Gubernur DKI Jakarta, Pramono Anung mengingatkan, kasus manipulasi AI dalam sistem pengaduan warga, Jakarta Kini (JAKI), tidak boleh terulang kembali di lingkungan Bina Marga.
“Dan jangan sampai terulang seperti nan terjadi di pasukan nan lain, kemudian lantaran kemampuannya sampai JAKI kemudian dimanipulasi, jangan sampai terjadi di tempat ini. Saya meletakkan rasa hormat kepada Saudara-saudara sekalian,” ujar Pramono dalam aktivitas silaturahmi dan legal bihalal berbareng Pasukan Kuning di Kantor Unit Pengelola Penyelidikan, Pengujian dan Pengukuran Bina Marga, Jakarta Timur, Selasa (14/4).
Ia menegaskan, jejeran Bina Marga kudu memahami kondisi di lapangan secara langsung dan bekerja sesuai tanggung jawabnya.
“Sehingga dengan demikian secara unik saya minta betul kepada para Kepala Suku Dinas Bina Marga di lima wilayah kota administrasi, Saudara-saudara kudu betul-betul memahami, mengetahui persoalan lapangan nan ada,” lanjutnya.
Dalam kesempatan itu, Pramono juga menyampaikan apresiasi kepada Pasukan Kuning nan selama ini menjadi ujung tombak dalam penanganan prasarana jalan di Jakarta, sekaligus berambisi keahlian tersebut terus dijaga dan ditingkatkan.

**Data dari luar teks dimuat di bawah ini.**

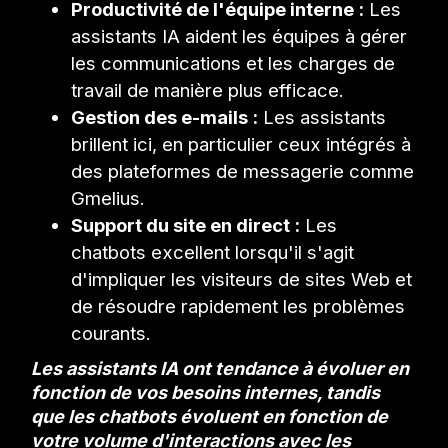
Productivité de l'équipe interne :
Les
assistants IA aident les équipes à gérer
les communications et les charges de
travail de manière plus efficace.
Gestion des e-mails :
Les assistants
brillent ici, en particulier ceux intégrés à
des plateformes de messagerie comme
Gmelius.
Support du site en direct :
Les
chatbots excellent lorsqu'il s'agit
d'impliquer les visiteurs de sites Web et
de résoudre rapidement les problèmes
courants.
Les assistants IA ont tendance à évoluer en
fonction de vos besoins internes, tandis
que les chatbots évoluent en fonction de
votre volume d'interactions avec les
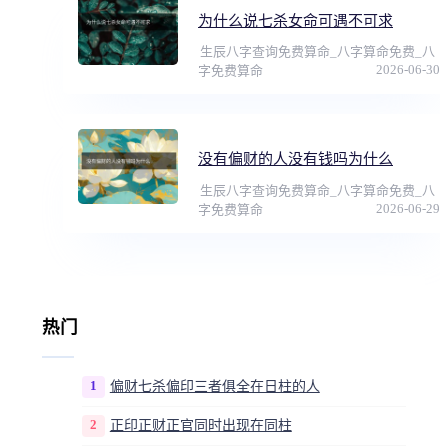
为什么说七杀女命可遇不可求
生辰八字查询免费算命_八字算命免费_八
2026-06-30
字免费算命
没有偏财的人没有钱吗为什么
生辰八字查询免费算命_八字算命免费_八
2026-06-29
字免费算命
热门
1
偏财七杀偏印三者俱全在日柱的人
2
正印正财正官同时出现在同柱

“Sehingga dengan demikian dalam kesempatan ini sekali lagi, sebagai Gubernur Jakarta saya berterima kasih kepada Saudara-saudara sekalian. Tetapi tentunya saya berambisi performance kerja alias keahlian alias semangat kerja ini jangan sampai turun, jangan sampai luntur,” tegasnya.
Sebelumnya, kasus manipulasi laporan di aplikasi JAKI pertama kali terungkap pada awal April 2026 ketika seorang penduduk melaporkan masalah parkir liar di area Kalisari, Pasar Rebo.
Alih-alih turun ke lapangan untuk menertibkan kendaraan, oknum petugas justru merekayasa penyelesaian laporan dengan mengunggah foto jalanan kosong hasil editan kepintaran buatan (AI)
Kebohongan publik ini akhirnya terbongkar dan viral di media sosial setelah warganet menyadari kejanggalan visual pada gambar tersebut, nan kemudian berujung pada turunnya pihak Inspektorat DKI Jakarta.
Lurah Kalisari, Siti Nurhasanah, dinonaktifkan dari jabatannya dalam rangka pemeriksaan Inspektorat DKI. Tak hanya menonaktifkan Lurah Kalisari, Kepala Seksi Pemerintahan Kelurahan Kalisari, dan Kepala Seksi Ekonomi dan Pembangunan Kelurahan Kalisari juga diberikan balasan disiplin serta pembinaan.
Di waktu bersamaan, tiga orang petugas PPSU nan terbukti terlibat untuk dikenakan hukuman sesuai ketentuan dalam syarat umum kontrak.
Pemerintah Provinsi DKI Jakarta sekarang melakukan pembenahan besar pada sistem JAKI. Foto laporan kudu diambil langsung dari letak (real-time capture). Lalu aplikasi JAKI bakal dilengkapi teknologi untuk mendeteksi manipulasi foto, termasuk AI.